The New Arab was not able to confirm if Lebanese law enforcement agencies have acquired or are in the process of acquiring security equipment from Rohde & Schwarz. The Rohde & Schwarz Dubai branch did not respond to our request for comment in time for publication
Unlike some of his business activities, Feghali’s political ties are less secretive. A January 2023 visit to the Lebanese Minister of Culture, along with MPs Akram Chehayeb and Wael Abou Faour, suggests that he is close to members of the Druze-supported Progressive Socialist Party (PSP).
"Feghali’s most recent post on LinkedIn in late 2022 showed two awards his company had received for 'Best Sales Partner in the Middle East for Security'. The awards came from Rohde & Schwarz, a German Electronics & Telecommunications specialist."
Despite hailing from a Maronite Christian family, Feghali’s political connections apparently span across the Druze political spectrum.
According to a 2001 article by Lebanese newspaper The Daily Star, Karl Feghali was one of the original 15 members who were invited to found the Lebanese Democratic Party (LDP) in the same year. The LDP is a pro-Syrian party established by Prince Talal Arslan and Marwan Abu Fadel, and the historical rival of the PSP in Lebanese Druze politics.
The New Arab contacted the LDP to confirm if Feghali was a co-founder of the party, but it received no response by the time of publication.
In the meantime, Karl Feghali is able to continue his work with no oversight, in an environment where government accountability was already absent before the economic crisis.
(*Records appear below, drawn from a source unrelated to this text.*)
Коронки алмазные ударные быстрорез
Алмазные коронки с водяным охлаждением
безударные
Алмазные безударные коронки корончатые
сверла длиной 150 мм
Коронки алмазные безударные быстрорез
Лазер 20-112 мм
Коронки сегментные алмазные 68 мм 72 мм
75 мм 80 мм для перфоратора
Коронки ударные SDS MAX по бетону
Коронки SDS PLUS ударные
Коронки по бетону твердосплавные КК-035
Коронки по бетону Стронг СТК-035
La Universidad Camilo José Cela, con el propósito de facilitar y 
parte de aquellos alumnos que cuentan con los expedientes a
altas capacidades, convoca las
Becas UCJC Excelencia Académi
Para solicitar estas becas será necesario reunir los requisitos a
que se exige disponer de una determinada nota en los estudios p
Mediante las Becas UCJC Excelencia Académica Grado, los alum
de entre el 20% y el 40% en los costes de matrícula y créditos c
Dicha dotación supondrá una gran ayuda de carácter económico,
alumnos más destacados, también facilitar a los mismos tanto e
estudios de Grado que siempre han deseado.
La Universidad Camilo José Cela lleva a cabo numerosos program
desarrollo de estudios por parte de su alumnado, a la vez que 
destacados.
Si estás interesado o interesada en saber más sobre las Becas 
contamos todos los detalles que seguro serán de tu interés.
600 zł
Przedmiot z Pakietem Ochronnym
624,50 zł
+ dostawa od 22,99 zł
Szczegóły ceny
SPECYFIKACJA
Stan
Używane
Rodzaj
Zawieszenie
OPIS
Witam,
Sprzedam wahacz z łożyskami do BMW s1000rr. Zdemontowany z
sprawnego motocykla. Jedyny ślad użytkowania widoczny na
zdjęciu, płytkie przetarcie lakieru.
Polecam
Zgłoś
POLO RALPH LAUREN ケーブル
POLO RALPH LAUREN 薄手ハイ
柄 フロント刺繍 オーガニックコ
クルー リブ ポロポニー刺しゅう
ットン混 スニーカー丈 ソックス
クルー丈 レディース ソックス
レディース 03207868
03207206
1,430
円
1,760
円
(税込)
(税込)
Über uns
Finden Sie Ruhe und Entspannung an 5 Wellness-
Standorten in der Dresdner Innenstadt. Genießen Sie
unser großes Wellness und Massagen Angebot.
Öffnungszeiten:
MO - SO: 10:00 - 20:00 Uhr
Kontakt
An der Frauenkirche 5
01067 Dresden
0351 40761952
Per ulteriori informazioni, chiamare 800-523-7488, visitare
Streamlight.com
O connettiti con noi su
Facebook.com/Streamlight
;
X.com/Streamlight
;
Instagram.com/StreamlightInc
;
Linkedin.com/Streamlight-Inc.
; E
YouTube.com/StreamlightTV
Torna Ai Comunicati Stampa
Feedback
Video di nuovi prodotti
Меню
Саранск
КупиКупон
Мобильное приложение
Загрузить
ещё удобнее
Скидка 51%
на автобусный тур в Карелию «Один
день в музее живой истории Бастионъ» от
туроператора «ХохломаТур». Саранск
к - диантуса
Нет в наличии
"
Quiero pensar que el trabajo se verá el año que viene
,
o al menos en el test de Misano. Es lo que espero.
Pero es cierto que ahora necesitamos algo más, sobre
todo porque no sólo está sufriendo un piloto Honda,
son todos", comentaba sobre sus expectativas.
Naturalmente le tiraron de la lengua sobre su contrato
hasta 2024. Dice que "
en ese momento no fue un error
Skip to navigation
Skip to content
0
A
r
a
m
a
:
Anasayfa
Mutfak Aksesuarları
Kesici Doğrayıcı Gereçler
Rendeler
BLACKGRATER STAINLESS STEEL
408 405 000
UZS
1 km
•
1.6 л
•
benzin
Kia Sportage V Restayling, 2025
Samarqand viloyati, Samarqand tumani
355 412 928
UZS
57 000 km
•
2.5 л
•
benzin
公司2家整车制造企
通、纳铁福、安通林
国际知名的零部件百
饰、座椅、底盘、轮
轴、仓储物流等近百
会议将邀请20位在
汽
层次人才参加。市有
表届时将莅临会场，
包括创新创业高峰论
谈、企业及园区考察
Due to the Lebanese government’s inability to fulfil its basic functions, public sources of information for tracking business deals, like the ones negotiated by Feghali, are absent.
The Lebanese companies register within the Ministry of Justice, for example, has been inaccessible since 2020.
The Lebanese Court of Auditors found in a report that 92% of grants (both national and international) from 1997 to 2022 were spent without government supervision, according to an article published in February 2023 on the website of Lebanese daily Al-Akhbar. This echoes a report published in March of the same year by the Gherbal Initiative, a Lebanese pro-transparency non-profit civil company, showing that only 28 out of 204 public administrations provided complete information about the loans and grants they had received from 2001 to 2021.
The import of security tools into the country can therefore continue - paid for using foreign grants and loans - with even less control or supervision.
Sami Hadaya and Ed Carron contributed to this article.
Correction: The initial version of this article stated that data breach accusations were related to a Covid-19 vaccine website. The article was amended to reflect that the case was instead about a Covid-19-related online platform for travellers.